FSSAI has finalised the draft regulation for a 'systematic and functionally independent examination' aiming to ensure food safety at the point of origin
New Delhi: Companies making food products—packaged or otherwise—will soon have to get their facilities and processes inspected by third party auditors regularly as a mandatory exercise. The country’s food regulator Food Safety and Standards Authority of India (FSSAI) has finalised the draft regulation for a “systematic and functionally independent examination" aiming to ensure food safety at the point of origin.
FSSAI has already notified the draft regulations on its website and a final notification will come after the regulator reviews suggestions, views and comments from members of the Technical Barriers to Trade committee of the World Trade Organisation (WTO-TBT) over the next two months.
“We’ll have third party auditors to audit the premises and certify that appropriate food safety management practices are being followed. We’ll make it mandatory for large scale food businesses initially," FSSAI chief executive officer Pawan Kumar Agarwal said.
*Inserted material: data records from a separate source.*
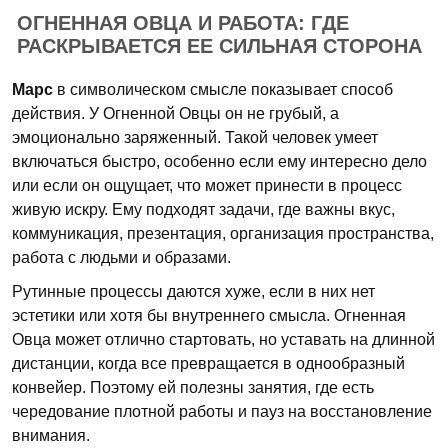
ОГНЕННАЯ ОВЦА И РАБОТА: ГДЕ
РАСКРЫВАЕТСЯ ЕЕ СИЛЬНАЯ СТОРОНА
Марс
в символическом смысле показывает способ
действия. У Огненной Овцы он не грубый, а
эмоционально заряженный. Такой человек умеет
включаться быстро, особенно если ему интересно дело
или если он ощущает, что может принести в процесс
живую искру. Ему подходят задачи, где важны вкус,
коммуникация, презентация, организация пространства,
работа с людьми и образами.
Рутинные процессы даются хуже, если в них нет
эстетики или хотя бы внутреннего смысла. Огненная
Овца может отлично стартовать, но уставать на длинной
дистанции, когда все превращается в однообразный
конвейер. Поэтому ей полезны занятия, где есть
чередование плотной работы и пауз на восстановление
внимания.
Some food companies in India voluntarily hire laboratories to inspect safety of their products but it is not mandatory yet. Such audits are common in most developed countries where self-regulation is the norm.
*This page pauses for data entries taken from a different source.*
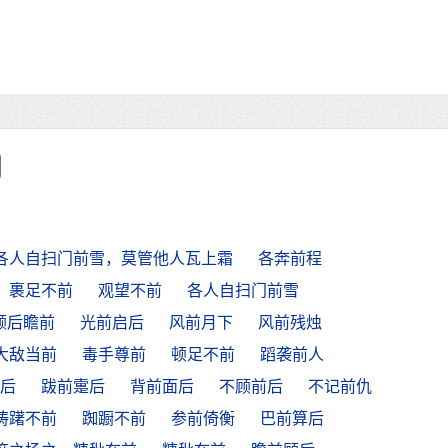
各人自扫门前雪，莫管他人瓦上霜
各奔前程
裹足不前
观望不前
各人自扫门前雪
顾后瞻前
光前启后
风前月下
风前残烛
大敌当前
毒手尊前
顿足不前
蹈袭前人
后
跋前疐后
背前面后
不顾前后
不记前仇
踌躇不前
踟蹰不前
参前倚衡
巴前算后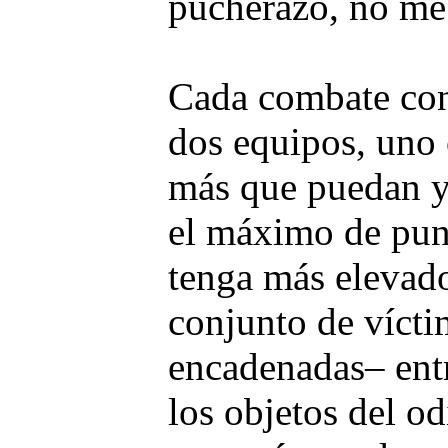
pucherazo, no me 
Cada combate con
dos equipos, uno 
más que puedan y 
el máximo de punt
tenga más elevado
conjunto de vícti
encadenadas– entr
los objetos del o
According to the proposed regulations, there would be a recognised auditor and agency that would analyse the risk and undertake an audit to examine if there’s compliance with the Food Safety and Standards Act, 2006. FSSAI, along with the Quality Council of India (QCI), the Agricultural and Processed Food Products Export Development Authority (APEDA) and Export Inspection Council of India, will form a committee to evaluate the auditing agency and auditors.
The regulations will have detailed rules on what the auditors should examine and how. “The Authority, from time to time, would declare the categories or types of food businesses which will be subject to mandatory third-party auditing, primarily based on their risk classification," the draft noted.
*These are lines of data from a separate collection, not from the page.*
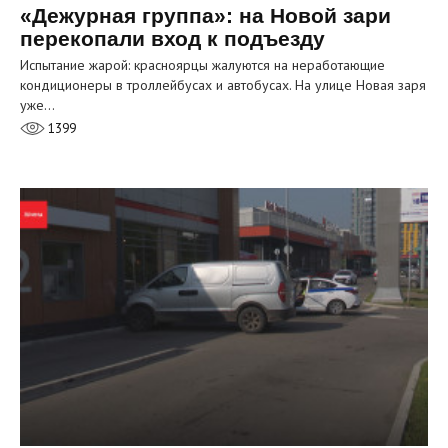
«Дежурная группа»: на Новой зари
перекопали вход к подъезду
Испытание жарой: красноярцы жалуются на неработающие
кондиционеры в троллейбусах и автобусах. На улице Новая заря
уже…
1399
Auditing will have to procure necessary accreditation from specified accreditation bodies for each of the food categories, as defined by the regulator, to conduct these audits.
Audit monitoring mechanism will include review of audit reports and performance, on-site assessment of the food safety auditors to ensure competency of auditing food safety management systems and regulatory requirements.
Auditors and food business operators will have to maintain records of audit reports, actions and rectification measures for a period of five years, according to the draft regulation.